Saved entries
—————

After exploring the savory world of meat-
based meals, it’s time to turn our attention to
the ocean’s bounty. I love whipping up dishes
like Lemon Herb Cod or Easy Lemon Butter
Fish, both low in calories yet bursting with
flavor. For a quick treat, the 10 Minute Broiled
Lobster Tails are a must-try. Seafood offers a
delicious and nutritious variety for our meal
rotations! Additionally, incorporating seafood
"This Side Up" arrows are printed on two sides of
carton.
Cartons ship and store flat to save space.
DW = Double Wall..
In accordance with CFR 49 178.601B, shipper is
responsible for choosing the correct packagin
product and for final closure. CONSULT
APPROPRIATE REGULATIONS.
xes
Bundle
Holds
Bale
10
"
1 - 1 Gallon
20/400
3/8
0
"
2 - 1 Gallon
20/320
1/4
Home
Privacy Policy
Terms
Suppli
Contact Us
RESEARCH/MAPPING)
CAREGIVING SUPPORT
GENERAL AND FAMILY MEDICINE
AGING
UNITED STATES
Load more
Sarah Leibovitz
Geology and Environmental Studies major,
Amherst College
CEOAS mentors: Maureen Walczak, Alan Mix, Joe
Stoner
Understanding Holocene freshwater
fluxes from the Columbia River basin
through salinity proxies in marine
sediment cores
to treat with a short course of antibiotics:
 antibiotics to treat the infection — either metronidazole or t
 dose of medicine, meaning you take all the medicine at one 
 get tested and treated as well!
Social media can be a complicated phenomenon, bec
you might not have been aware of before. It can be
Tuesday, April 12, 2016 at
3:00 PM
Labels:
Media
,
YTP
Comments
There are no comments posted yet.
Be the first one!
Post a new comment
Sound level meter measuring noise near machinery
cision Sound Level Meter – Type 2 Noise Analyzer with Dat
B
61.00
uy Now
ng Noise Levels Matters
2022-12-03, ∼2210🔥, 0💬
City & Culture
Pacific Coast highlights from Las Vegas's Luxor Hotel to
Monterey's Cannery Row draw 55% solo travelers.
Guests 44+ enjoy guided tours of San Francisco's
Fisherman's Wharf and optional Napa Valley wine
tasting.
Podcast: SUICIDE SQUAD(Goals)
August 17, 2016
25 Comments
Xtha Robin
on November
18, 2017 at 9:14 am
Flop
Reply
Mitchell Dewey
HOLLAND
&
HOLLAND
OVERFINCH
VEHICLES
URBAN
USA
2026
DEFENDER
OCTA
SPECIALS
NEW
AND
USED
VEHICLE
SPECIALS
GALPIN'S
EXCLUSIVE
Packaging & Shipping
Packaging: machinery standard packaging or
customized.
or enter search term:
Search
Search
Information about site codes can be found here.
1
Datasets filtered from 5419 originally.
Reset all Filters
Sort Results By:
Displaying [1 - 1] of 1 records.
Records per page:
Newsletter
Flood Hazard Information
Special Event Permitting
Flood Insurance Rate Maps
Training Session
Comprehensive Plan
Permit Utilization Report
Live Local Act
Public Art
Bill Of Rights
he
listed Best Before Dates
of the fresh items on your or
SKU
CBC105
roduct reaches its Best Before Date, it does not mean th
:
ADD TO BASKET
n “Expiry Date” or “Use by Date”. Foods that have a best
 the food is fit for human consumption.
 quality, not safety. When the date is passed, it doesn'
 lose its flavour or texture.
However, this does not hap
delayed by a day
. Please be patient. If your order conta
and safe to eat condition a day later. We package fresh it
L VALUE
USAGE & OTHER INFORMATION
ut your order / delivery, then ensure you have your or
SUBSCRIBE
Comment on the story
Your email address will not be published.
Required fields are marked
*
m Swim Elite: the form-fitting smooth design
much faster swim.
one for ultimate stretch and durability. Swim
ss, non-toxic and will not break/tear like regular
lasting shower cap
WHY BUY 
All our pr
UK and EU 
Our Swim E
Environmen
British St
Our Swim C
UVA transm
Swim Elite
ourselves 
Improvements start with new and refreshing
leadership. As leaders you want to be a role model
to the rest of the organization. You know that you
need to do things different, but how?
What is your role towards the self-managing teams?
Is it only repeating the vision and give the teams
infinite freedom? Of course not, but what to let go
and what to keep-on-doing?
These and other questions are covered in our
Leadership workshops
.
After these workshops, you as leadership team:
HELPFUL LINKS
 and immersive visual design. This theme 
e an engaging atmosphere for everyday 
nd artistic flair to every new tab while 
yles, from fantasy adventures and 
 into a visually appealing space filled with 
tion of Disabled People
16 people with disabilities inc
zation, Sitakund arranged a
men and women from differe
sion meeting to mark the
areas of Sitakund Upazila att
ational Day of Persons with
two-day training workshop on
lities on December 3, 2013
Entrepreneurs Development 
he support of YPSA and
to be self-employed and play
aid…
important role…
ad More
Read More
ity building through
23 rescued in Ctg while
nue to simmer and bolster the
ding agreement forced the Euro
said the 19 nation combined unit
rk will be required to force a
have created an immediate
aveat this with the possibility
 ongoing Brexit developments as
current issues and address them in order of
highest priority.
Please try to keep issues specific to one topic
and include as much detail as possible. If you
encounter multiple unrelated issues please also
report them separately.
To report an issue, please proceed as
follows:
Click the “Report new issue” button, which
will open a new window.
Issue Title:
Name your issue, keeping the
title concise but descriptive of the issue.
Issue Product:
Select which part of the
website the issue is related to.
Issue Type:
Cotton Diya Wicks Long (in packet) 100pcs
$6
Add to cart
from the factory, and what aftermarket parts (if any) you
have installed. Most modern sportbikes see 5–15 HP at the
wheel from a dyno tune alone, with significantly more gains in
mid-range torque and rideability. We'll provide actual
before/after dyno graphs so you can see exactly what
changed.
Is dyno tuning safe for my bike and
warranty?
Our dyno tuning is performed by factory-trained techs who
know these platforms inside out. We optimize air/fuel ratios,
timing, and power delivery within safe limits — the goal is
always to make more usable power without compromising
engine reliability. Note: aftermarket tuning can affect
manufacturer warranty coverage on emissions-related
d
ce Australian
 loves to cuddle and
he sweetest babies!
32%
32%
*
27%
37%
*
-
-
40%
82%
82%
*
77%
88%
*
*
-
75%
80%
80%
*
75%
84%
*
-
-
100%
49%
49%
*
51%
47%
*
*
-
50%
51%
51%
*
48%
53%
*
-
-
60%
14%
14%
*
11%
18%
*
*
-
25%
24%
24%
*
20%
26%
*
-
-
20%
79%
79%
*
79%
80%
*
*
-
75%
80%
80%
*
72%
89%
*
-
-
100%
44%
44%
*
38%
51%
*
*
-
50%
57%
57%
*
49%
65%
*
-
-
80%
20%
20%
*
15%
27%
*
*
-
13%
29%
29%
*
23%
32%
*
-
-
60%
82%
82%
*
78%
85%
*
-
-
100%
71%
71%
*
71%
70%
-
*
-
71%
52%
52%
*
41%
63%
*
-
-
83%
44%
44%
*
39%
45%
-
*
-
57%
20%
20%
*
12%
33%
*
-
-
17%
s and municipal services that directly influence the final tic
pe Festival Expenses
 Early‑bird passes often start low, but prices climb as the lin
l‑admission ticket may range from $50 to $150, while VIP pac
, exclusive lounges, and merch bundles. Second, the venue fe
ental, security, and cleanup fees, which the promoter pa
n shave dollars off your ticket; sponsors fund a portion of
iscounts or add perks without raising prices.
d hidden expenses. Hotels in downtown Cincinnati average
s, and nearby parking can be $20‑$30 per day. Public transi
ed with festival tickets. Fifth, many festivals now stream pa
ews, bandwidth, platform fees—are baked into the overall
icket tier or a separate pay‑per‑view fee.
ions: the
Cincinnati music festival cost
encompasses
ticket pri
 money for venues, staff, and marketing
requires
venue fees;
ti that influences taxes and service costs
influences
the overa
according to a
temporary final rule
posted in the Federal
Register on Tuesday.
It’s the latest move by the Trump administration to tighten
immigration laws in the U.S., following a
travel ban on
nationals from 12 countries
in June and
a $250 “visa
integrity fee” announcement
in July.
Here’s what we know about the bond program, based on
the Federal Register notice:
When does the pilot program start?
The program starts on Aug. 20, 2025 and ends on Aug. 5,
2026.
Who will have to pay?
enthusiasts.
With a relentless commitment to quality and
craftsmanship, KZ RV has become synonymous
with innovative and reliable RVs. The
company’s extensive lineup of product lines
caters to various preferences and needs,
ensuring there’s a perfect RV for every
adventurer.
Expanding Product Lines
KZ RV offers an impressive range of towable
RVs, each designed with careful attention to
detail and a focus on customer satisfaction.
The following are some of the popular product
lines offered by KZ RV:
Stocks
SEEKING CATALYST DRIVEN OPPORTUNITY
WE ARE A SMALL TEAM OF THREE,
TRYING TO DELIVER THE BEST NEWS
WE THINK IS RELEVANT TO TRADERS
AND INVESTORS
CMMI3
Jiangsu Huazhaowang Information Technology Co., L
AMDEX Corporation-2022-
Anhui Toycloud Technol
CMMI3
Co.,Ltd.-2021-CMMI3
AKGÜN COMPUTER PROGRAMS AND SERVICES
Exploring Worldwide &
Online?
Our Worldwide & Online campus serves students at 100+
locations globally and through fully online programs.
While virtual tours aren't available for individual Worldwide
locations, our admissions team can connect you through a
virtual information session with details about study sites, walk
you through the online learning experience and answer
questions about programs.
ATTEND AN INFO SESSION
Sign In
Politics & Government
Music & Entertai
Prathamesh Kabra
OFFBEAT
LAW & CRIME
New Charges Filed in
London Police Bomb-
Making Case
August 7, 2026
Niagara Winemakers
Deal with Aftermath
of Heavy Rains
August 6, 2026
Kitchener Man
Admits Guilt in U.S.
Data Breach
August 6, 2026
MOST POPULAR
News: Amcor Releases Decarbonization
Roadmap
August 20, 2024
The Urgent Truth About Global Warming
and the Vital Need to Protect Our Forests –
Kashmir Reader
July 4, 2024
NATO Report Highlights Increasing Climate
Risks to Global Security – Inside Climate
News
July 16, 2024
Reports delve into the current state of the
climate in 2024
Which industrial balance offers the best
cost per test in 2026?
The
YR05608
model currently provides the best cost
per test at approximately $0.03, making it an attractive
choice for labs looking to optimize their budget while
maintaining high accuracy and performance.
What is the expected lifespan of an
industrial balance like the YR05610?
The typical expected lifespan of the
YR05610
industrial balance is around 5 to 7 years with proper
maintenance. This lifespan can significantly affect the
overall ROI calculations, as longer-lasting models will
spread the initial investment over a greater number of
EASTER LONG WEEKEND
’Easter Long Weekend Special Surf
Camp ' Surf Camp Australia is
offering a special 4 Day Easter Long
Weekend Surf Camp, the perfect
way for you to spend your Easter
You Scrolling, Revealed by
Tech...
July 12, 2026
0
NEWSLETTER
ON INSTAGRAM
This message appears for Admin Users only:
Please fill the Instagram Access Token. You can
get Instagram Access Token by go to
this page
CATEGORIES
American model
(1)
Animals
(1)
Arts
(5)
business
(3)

—————

Task goal: Rewrite the lines from the beginning through the one containing "flavor. For a", changing "calories" to "fat" and leaving everything else as it is.

Task response:
After exploring the savory world of meat-
based meals, it’s time to turn our attention to
the ocean’s bounty. I love whipping up dishes
like Lemon Herb Cod or Easy Lemon Butter
Fish, both low in fat yet bursting with
flavor. For a quick treat, the 10 Minute Broiled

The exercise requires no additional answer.